_How to complete this task_
The answer is to be the data that follows, transcribed exactly, minus its pictures.

Transcribed page contents
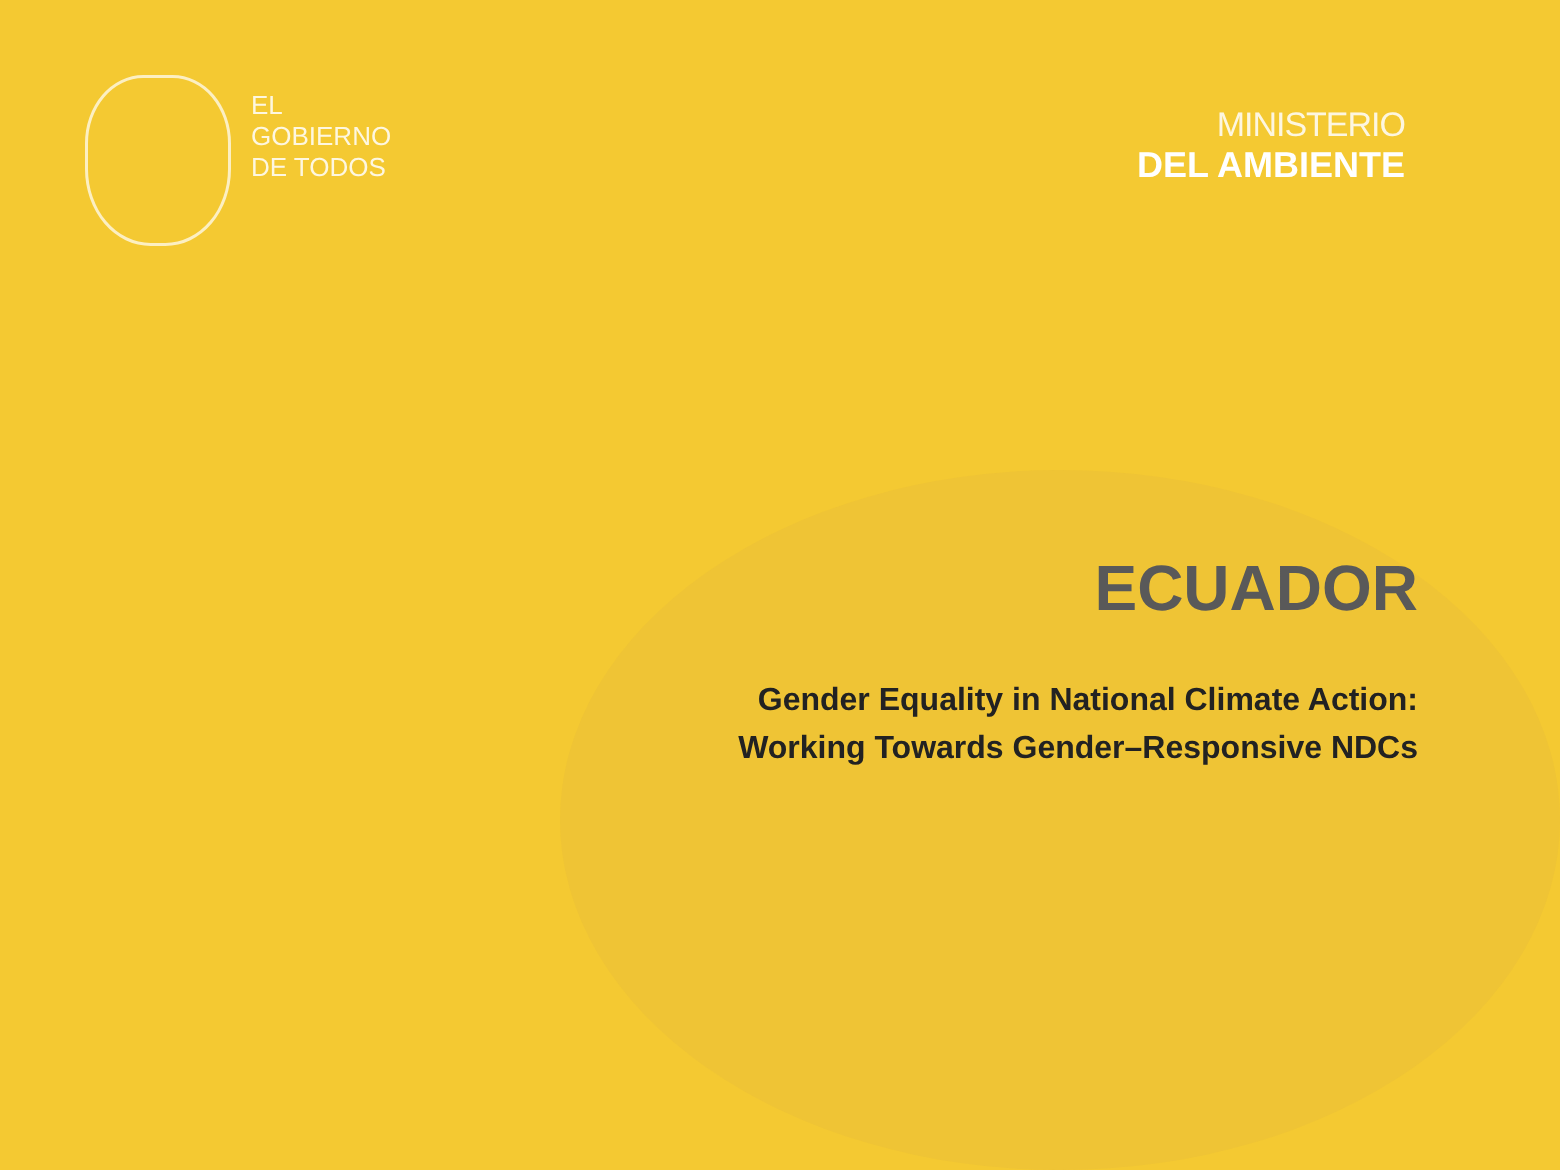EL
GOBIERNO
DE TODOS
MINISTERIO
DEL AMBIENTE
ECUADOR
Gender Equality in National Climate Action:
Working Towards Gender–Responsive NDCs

_Task solution_
EL
GOBIERNO
DE TODOS
MINISTERIO
DEL AMBIENTE
ECUADOR
Gender Equality in National Climate Action:
Working Towards Gender–Responsive NDCs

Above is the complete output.